David Acheson Woodward played an important role in the art world in the United States, but is work in photography revolutionized this new art form. In this biography reporton BrightBytes, the life and work of Woodward, Photographic Educator and Inventor, is coverd extensively.
In 1853 Woodward was elected Principle of the Drawing Department at the Institute and continued in that position until 1860 when he was elected by the board to be the leader in reorganizing the school. The result was a new School of Art and Design of which he was chosen Principal…Professor Woodward was associate with the Institute for twenty-seven years. For nineteen of those years he was Principal of the Schools of Art and Design. His tenure was a period of innovation, technological advancement, and the development of a pioneering curriculum in the teaching of photography.
In 1857, Woodward patented the first widely successful photographic enlarging camera. He continued to make improvements to his solar camera in a series of patent renewals in the 1860s and 1870s. He became internationally recognized for his invention and in 1876 he was given an award at the Philadelphia Centennial Exposition. In the 1878 book How to Paint Photographs….there is an ad for the Improved Solar Cameras by D.A. Woodward, Maryland Institute, Baltimore, Md.
These cameras were usually mounted on a studio roof and were designed to turn to follow the sun. They were large, heavy devices that used condensers to focus the light from the sun and a copying lens that projected a small negative onto a large sheet of sensitized photographic paper or canvas. The solar camera came in two sizes, half plate with nine inch condenser, and quarter plate with a five inch condenser. Woodward as a portrait painter was interested in making enlarged copies of photographs on canvas to paint over. Using this camera he could print life-sized portraits (18″X22″) from a half plate negative in about forty-five minutes.
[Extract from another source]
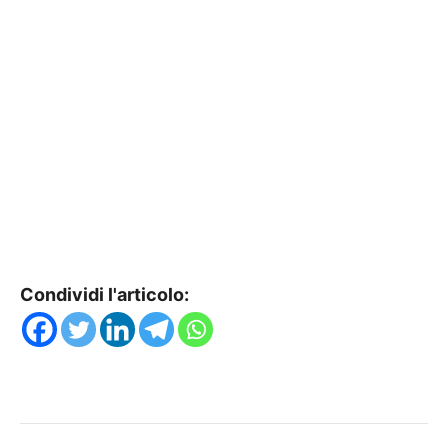
Condividi l'articolo:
In 1859 Woodward went to Europe to publicize his invention. While there he demonstrated the solar camera for Antoine Claudet in London. Claudet said it was “…one of the most important improvements introduced into the art of photography.”
….With the end of Woodward’s era photography courses did not reappear at the Institute till the middle of the 20th century.
From time to time, we like to remind all photographers of their roots. Where photography has been and how far the technology has come. It is also a reminder to us that this is an industry and technology that is changing and evolving constantly.